In one of the dumbest, most preposterous — but awesome! — scenes in The Last Stand, an old-school actioner seemingly born in the shameless bang-bang '80s, the former governor of California rides a bad guy off the roof of a three-story building then blows the dude's evil head off on the way down. And there is much rejoicing!
Call me crazy — or a repressed fanboy geek still clinging to his rambunctious teens — but this is an ideal time, and an ideal flick, for an Arnold Schwarzenegger comeback. And I'm talking about the REAL Ahnuld here, the merciless Commando and Predator tuchus-kicker, the first Terminator, not that thumbs-up T2 peacenik.
First of all, at 65 years old, Schwarzenegger — playing a genial docksiders-wearing sheriff of a laid-back border town — can still sell it as an action star. He may not be built like a stack of concrete blocks anymore, but he's still built like a pile of unmixed cement bags, and that's better than most of us can claim. At the same time, though, he doesn't shy from his age; the sunlight repeatedly falls on his weary, cracked-leather mug, an unfiltered, closeup honesty that only adds to the movie's atta-boy charms.
But more than that, Schwarzenegger has returned to a cinema landscape that's not unlike the one that fueled his rise in the early '80s, where action movies, and to a greater extent horror flicks, play out with all the dizzying frying-pan-to-the-head violence of a Tom & Jerry cartoon. The bloodier and more inventive the take-down, the better. In The Last Stand, even a little old lady gets to blow away a bad guy and quip a zinger. Kindergarten Cop this isn't.
Okay, so The Last Stand may not be a great movie; the score is cheesy to the point of distraction, an Act III twist is a dud, and logic is frequently substituted with car crashes and related explosions. But it's smart enough, and it knows exactly what it wants to be and how it wants to entertain you. South Korean director Kim Jee-Woon has concocted a modern Western, with Schwarzenegger's Ray Owens in charge of stopping a drug lord in a 1,000-horsepower Corvette ZR1 (plus his army of paid-off thugs) from zipping through town, over a "mobile bridge" and into Mexico.

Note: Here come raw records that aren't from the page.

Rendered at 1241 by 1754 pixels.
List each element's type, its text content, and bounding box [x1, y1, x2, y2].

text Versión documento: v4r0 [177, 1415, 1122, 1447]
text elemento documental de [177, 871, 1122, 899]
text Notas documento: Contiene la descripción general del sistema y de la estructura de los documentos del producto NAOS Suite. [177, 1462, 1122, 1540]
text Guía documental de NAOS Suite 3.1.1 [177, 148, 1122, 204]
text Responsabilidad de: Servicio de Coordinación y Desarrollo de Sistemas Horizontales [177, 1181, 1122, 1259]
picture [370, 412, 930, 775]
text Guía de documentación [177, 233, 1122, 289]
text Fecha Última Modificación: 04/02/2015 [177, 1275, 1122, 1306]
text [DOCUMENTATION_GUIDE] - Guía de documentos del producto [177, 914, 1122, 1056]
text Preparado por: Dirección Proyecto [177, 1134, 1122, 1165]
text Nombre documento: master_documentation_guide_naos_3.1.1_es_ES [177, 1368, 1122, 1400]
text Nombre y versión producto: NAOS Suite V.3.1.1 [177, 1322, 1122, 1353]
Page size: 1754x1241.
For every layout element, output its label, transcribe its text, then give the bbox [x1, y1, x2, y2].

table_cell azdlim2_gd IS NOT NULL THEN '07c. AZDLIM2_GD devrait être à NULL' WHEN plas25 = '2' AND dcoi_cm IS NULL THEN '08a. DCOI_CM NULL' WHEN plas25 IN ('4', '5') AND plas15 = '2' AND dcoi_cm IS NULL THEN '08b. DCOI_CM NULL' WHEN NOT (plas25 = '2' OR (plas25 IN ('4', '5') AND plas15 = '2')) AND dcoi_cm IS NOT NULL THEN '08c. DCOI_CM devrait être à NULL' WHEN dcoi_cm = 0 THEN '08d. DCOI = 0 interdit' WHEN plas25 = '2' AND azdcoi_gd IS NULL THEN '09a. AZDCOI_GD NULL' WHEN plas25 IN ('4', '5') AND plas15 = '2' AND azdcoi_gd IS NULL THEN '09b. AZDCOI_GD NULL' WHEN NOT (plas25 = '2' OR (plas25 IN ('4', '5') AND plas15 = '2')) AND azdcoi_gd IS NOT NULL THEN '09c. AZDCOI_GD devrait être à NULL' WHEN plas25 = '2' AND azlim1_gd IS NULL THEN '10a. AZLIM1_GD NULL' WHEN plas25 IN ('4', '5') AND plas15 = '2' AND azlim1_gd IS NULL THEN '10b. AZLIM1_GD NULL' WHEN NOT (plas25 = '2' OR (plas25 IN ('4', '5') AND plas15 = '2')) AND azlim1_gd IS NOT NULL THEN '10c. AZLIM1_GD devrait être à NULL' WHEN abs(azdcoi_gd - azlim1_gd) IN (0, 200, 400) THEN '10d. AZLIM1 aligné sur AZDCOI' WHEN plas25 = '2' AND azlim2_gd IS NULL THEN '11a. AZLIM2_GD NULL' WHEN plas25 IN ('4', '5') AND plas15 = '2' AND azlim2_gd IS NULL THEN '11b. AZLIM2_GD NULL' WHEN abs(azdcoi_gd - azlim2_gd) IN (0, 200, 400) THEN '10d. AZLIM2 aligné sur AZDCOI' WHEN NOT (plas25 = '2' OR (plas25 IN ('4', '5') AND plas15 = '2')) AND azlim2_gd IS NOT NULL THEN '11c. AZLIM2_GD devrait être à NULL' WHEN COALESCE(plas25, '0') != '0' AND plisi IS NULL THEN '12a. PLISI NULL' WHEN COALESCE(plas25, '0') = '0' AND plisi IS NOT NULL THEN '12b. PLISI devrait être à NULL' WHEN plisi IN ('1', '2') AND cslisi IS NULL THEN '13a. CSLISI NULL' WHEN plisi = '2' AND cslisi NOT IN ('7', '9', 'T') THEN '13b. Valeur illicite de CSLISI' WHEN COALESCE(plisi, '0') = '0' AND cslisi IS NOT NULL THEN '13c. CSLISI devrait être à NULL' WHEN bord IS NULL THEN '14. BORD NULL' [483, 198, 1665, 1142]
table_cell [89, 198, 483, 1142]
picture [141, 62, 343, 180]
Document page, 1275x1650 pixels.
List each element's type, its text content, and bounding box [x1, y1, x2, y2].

All our hero has at his disposable is the most bumbling bunch of deputies since Don Knotts led the Apple Dumpling Gang.
But therein lies the good time. Kudos to dueling sidekicks Luis Guzman and Johnny Jackass Knoxville (the latter playing an unhinged ammo nut with a 1939 Vickers machine gun) for injecting legit laughs into the mayhem. Also funny — in a nefarious mustache-twirling way — is Fargo's Peter Stormare in wicked henchman mode. And as an FBI agent whose screw-up helps free the drug kingpin from a Vegas jail in the first place, Forest Whitaker has only cliches to work with, but this veteran is such a pro he turns dreck into something resembling art.
There are myriad finely edited action set pieces throughout, but the top dog is a doozy, a guns-a-blazin' shoot-out on a dusty Main Street, where you better believe that Vickers gun, with Arnold at the helm, is going to make a loud, cheerable appearance. Despite the tag line on the movie poster — "Retirement Is for Sissies" — The Last Stand never oversells the geezer gags or lowers itself to winking inside jokes about Schwarzenegger's colorful life. When he remarks that he's getting up there, an even riper gent scoffs, "Aw, you got a ways to go yet." After this loud, likable comeback, I would heartily agree.